Added on 29/05/2017: I was confused. The key condition for the NE is $b_j = b_1$ for some $j \neq 1$. Player₁ will pay exactly the same amount of money as some other player, and no more. I thought authors claimed that if player₁ pays a little more (but still below valuation), then this is also a NE. This, of course, is not true, $b_1$ has to equal the bid of some other player, but other than that all other players can pay anywhere between 0 and $b_1$, they'll lose anyway. Therefore no player has incentive to deviate.

Answer 1

In a Nash equilibrium, no player has incentive to change their action, holding fixed the actions of the others. Here, actions are bids.

Take the action profile proposed by Osborne and Rubinstein. Does player one have incentive to increase bid? No, he will still win but pay more. Does he have incentive to lower it? No, he will lose the auction, and give up the surplus (at least zero) he is current receiving.

Do other's have incentive to lower their bids? No, they will continue to lose the auction. Do others have incentive to increase their bids? No, either they will continue to lose the auction, or if they raise it enough, they will win, but at a price that is at least as high as their valuation since $b_1 \geq v_2$.

Now, we consider your proposed strategy: player 1 pays $v_2$ and every other players bid whatever they want $b_i ≤ v_2$. This may not be a Nash equilibrium. If other's all bid zero for instance, than player 1 has incentive to lower his bid to zero, he will continue to win and pay nothing! In fact, if the other's leave player 1 and room to lower his bid, he will. That's why, in equilibrium we need someone else to bid what player one bids in equilibrium.

But, why are these the only equilibrium? Well, suppose someone else wins. If it is an equilibrium, they must have bid no more than their valuation. Otherwise, they would be better off losing the auction and so they would have incentive to bid zero. But, if the winning bidder isn't player 1 and is bidding a value no higher than their own valuation, player 1 has incentive to raise his bid to just above the currently winning bid and win the auction at a price that gives him a positive surplus. Thus, in equilibrium, player 1 has to win.

Answer 2

Because agent 1 doesn't know agent 2's valuation ex ante! You're right that in a first-price auction, the optimal bidding strategy (for finitely many players) entails some shading of bids. But with probability one this shading won't be perfect (for absolutely continuous, symmetric value distributions).

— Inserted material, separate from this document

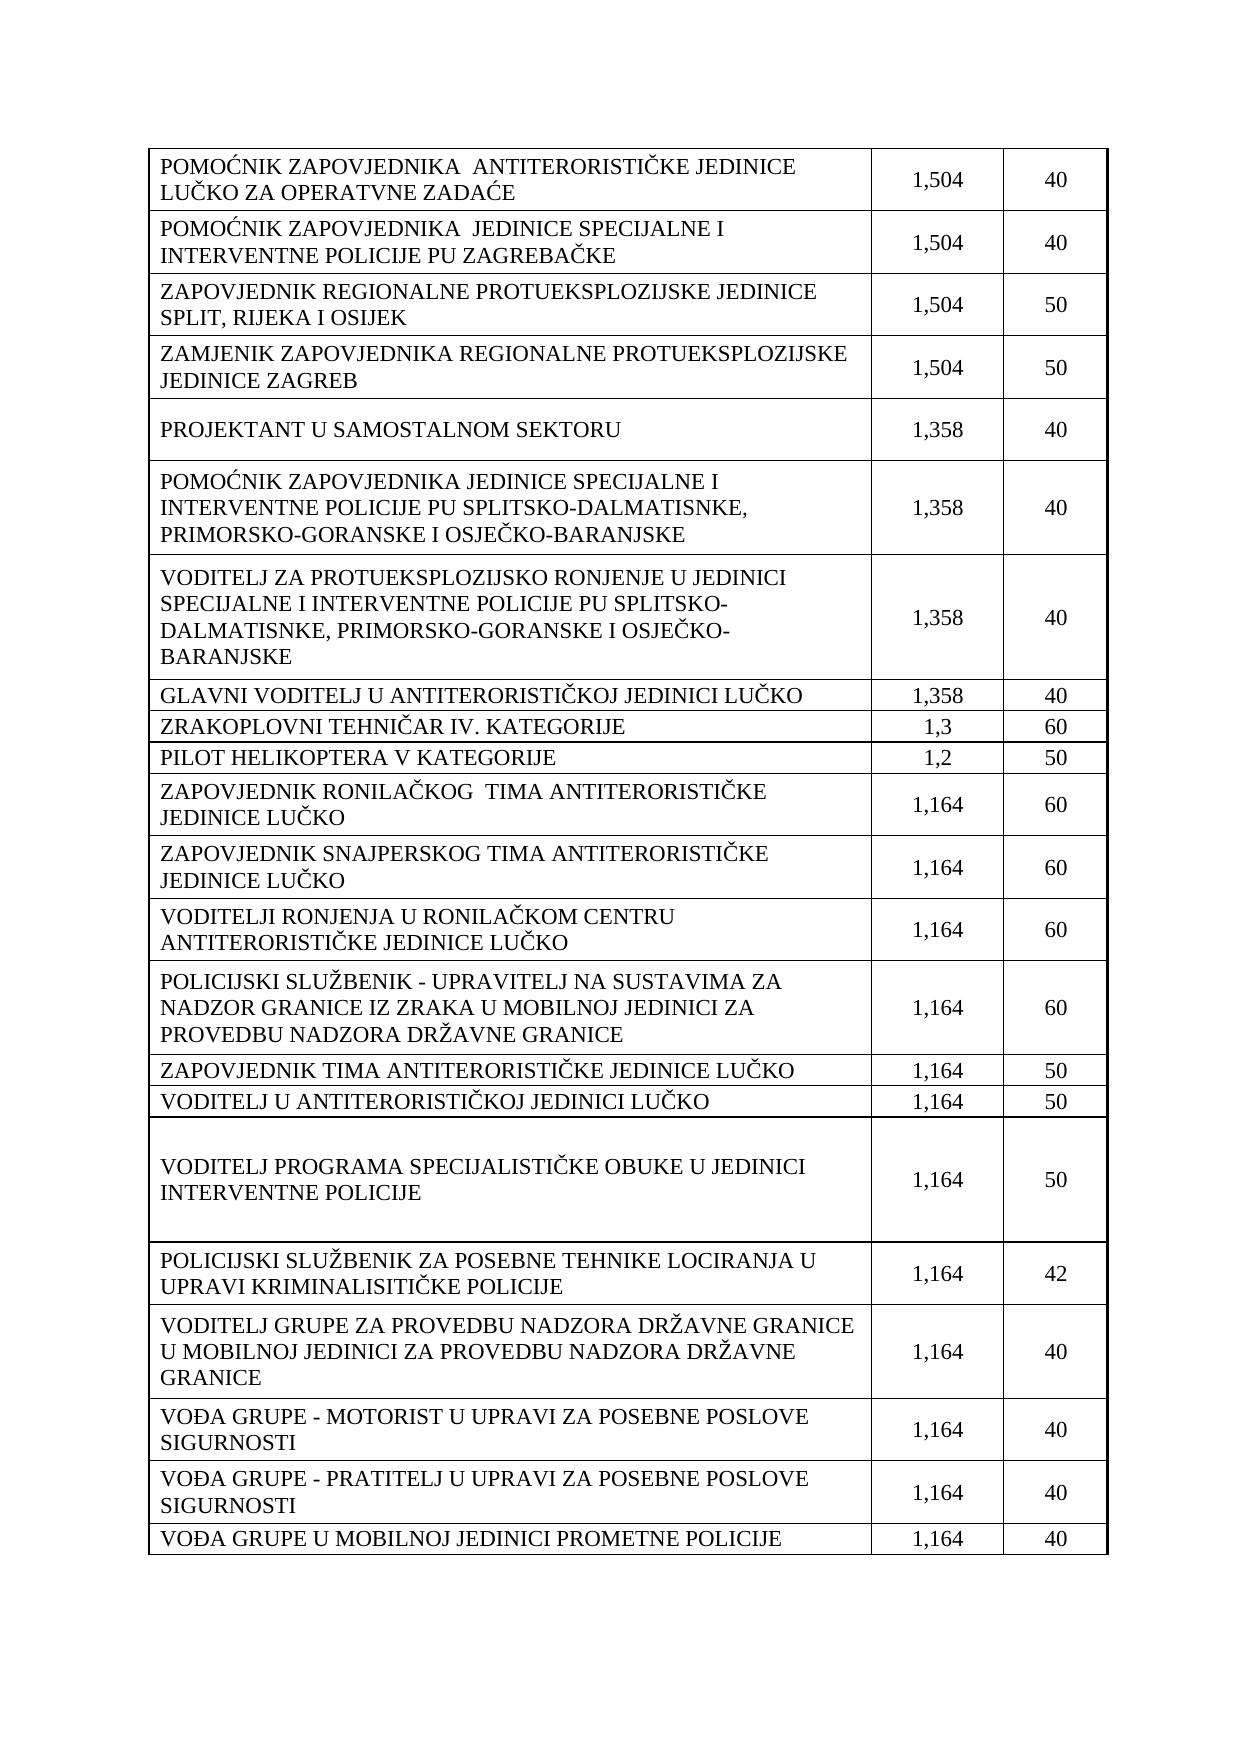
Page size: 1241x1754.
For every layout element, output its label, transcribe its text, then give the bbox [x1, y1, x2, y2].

Certainly ex-post, bidder 1 realizes (s)he left some surplus on the table, but that's the price of the informational asymmetries.

From a more verification-based standpoint, the fallacy I think you're committing is looking at whether or not there exists a profitable deviation in ex-post realized profits, where the condition to check is in ex-ante expected profit.

I've tried to match the level of mathematical rigor of your post, but if you'd like a more technical (mathematical) answer just let me know!